O impacto da economia no rendimento familiar foi de longe o preditor mais importante do voto, muito além do género ou da cor da pele: de acordo com as sondagens à boca da CNN, 82% dos eleitores Eleitores cuja situação financeira melhorou desde 2020 votaram em Harris, enquanto 81% dos aqueles cuja situação financeira se deteriorou – os mais numerosos – votaram em Trump.

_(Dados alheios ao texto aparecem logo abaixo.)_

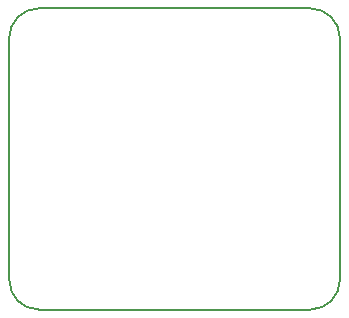
<source format=gm1>
G04 #@! TF.GenerationSoftware,KiCad,Pcbnew,(5.0.2)-1*
G04 #@! TF.CreationDate,2019-01-03T01:23:23-08:00*
G04 #@! TF.ProjectId,usb breakouts,75736220-6272-4656-916b-6f7574732e6b,rev?*
G04 #@! TF.SameCoordinates,Original*
G04 #@! TF.FileFunction,Profile,NP*
%FSLAX46Y46*%
G04 Gerber Fmt 4.6, Leading zero omitted, Abs format (unit mm)*
G04 Created by KiCad (PCBNEW (5.0.2)-1) date 1/3/2019 1:23:23 AM*
%MOMM*%
%LPD*%
G01*
G04 APERTURE LIST*
%ADD10C,0.150000*%
G04 APERTURE END LIST*
D10*
X0Y-2500000D02*
X0Y-23000000D01*
X28000000Y-2500000D02*
X28000000Y-23000000D01*
X2500000Y0D02*
X25500000Y0D01*
X25500000Y-25500000D02*
X2500000Y-25500000D01*
X25500000Y0D02*
G75*
G02X28000000Y-2500000I0J-2500000D01*
G01*
X0Y-2500000D02*
G75*
G02X2500000Y0I2500000J0D01*
G01*
X2500000Y-25500000D02*
G75*
G02X0Y-23000000I0J2500000D01*
G01*
X28000000Y-23000000D02*
G75*
G02X25500000Y-25500000I-2500000J0D01*
G01*
M02*

</source>
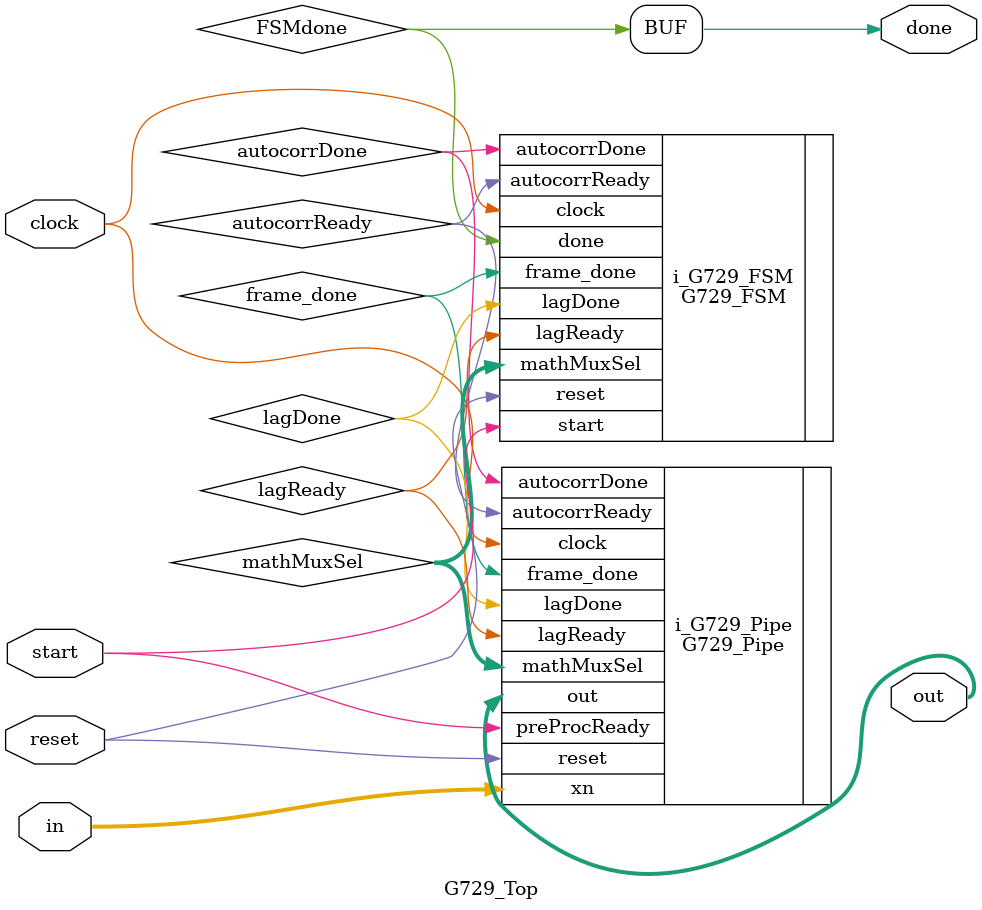
<source format=v>
`timescale 1ns / 1ps
module G729_Top(clock, reset, start,in, out,done);
   
	//inputs
	input clock;
   input reset;
	input start;
   input [15:0] in;
	
	//outputs
   output [31:0] out;
	output done;
	
	//working wires
	wire FSMdone;
	wire frame_done;
	wire [5:0] mathMuxSel;
	wire autocorrReady;
	wire lagReady;
	wire autocorrDone;
	wire lagDone;
	assign done = FSMdone;
	
	G729_Pipe i_G729_Pipe(
								 .clock(clock),
								 .reset(reset),
								 .xn(in),
								 .preProcReady(start),
								 .autocorrReady(autocorrReady),
								 .lagReady(lagReady),
								 .mathMuxSel(mathMuxSel),
								 .frame_done(frame_done),
								 .autocorrDone(autocorrDone),
								 .lagDone(lagDone),
								 .out(out)
								 );
	
	
	G729_FSM i_G729_FSM(
								.clock(clock),
								.reset(reset),
								.start(start),
								.frame_done(frame_done),
								.autocorrDone(autocorrDone),
								.lagDone(lagDone),
								.mathMuxSel(mathMuxSel),
								.autocorrReady(autocorrReady),
								.lagReady(lagReady),
								.done(FSMdone)
							 );

endmodule

</source>
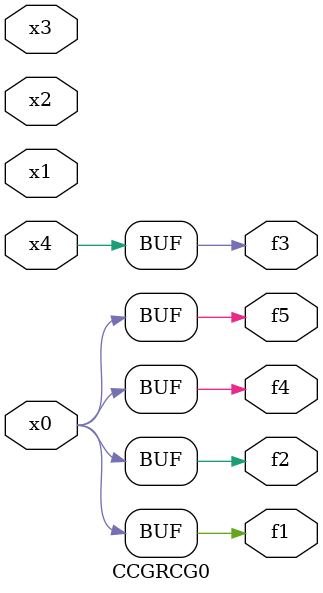
<source format=v>
module CCGRCG0(
	input x0, x1, x2, x3, x4,
	output f1, f2, f3, f4, f5
);
	assign f1 = x0;
	assign f2 = x0;
	assign f3 = x4;
	assign f4 = x0;
	assign f5 = x0;
endmodule

</source>
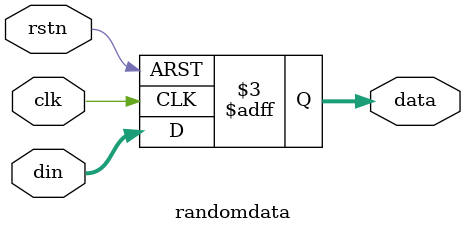
<source format=v>
module randomdata
(
  input clk,
  input rstn,

  input      [15 : 0] din,
  output reg [15 : 0] data
);

  always @ (posedge clk or negedge rstn) begin
    if(!rstn)
      data <= 'd0; 
    else 
      data <= din;
  end

endmodule
</source>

Consequência sem precedentes para o Partido Democrata: pela primeira vez em várias décadas, mais membros da classe média votaram em Donald Trump, enquanto os mais abastados apoiavam maioritariamente Kamala Harris.
Perguntado por PolíticoMustafa Rashed, um estrategista do Partido Democrata, foi muito crítico em relação à campanha de seu próprio campo, que se concentrou na defesa do histórico de Joe Biden e na crítica ao perigo autoritário representado por Donald Trump: “ [Le parti a demandé] pessoas a defenderem um sistema que elas achavam que, no geral, não estava funcionando para elas”, ele disse. Segundo ele, esse erro de cálculo fez com que M passassemeu Harris para o candidato do status quo. Longe de ser um contraponto, como muitos democratas esperavam, Donald Trump parecia ainda mais um representante da mudança, o que foi mais do que suficiente para erodir a coligação de eleitorados que outrora fez a força do Partido Democrata.